Homeland Security officials also noted a $125 million cut in the funds available for the 2006 fiscal year from last year. In all, 46 cities will share $740 million in Homeland Security grants to prevent and respond to terror attacks and, to a lesser extent, other catastrophic disasters like hurricanes.
"At the end of the day our job is to make sure that we apply resources in an appropriate manner across the full breadth of this nation so that we get the maximum benefit out of those dollars," Homeland Security Undersecretary George Foresman told reporters in Washington.
State and local officials also need to budget for disaster preparations, Foresman said, calling the federal grants "designed to help us address the extraordinary, not the ordinary."

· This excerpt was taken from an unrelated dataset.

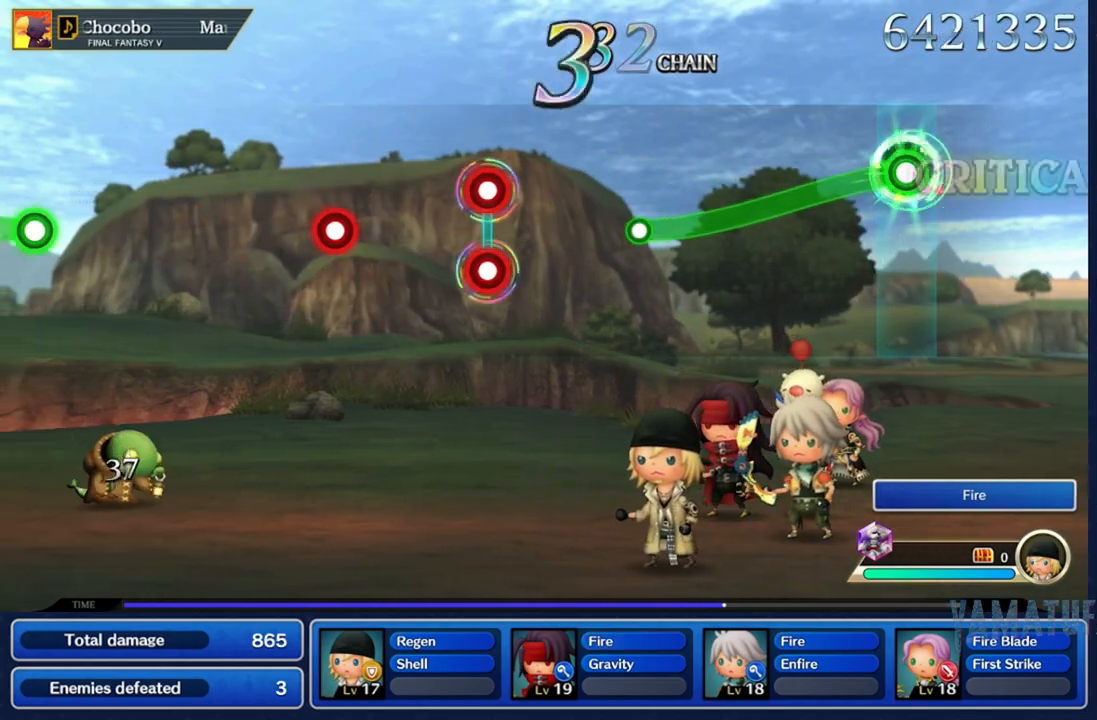
Gameplay with a controller (Nintendo layout); each line is a JSON object with the inputs held at the frame after it. "events" lists button and stick changes between this image and that frame as [ms after this image, input, new state], when the widget could be followed in between. Not read: L3 R3 SELECT START.
{"buttons": ["R2"], "left_stick": "down", "right_stick": "center", "events": [[33, "left_stick", "down"]]}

The money generally pays for training and equipment for emergency first responders.
But the cut was attacked by the chairman of the House Homeland Security Committee, who represents the New York suburbs and vowed to hit back at the department.
"It's absolutely indefensible, it's disgraceful. As far as I'm concerned the Department of Homeland Security and the administration have declared war on New York," Rep. Peter King told the Associated Press.
"It's a knife in the back to New York and I'm going to do everything I can to make them very sorry they made this decision," King said.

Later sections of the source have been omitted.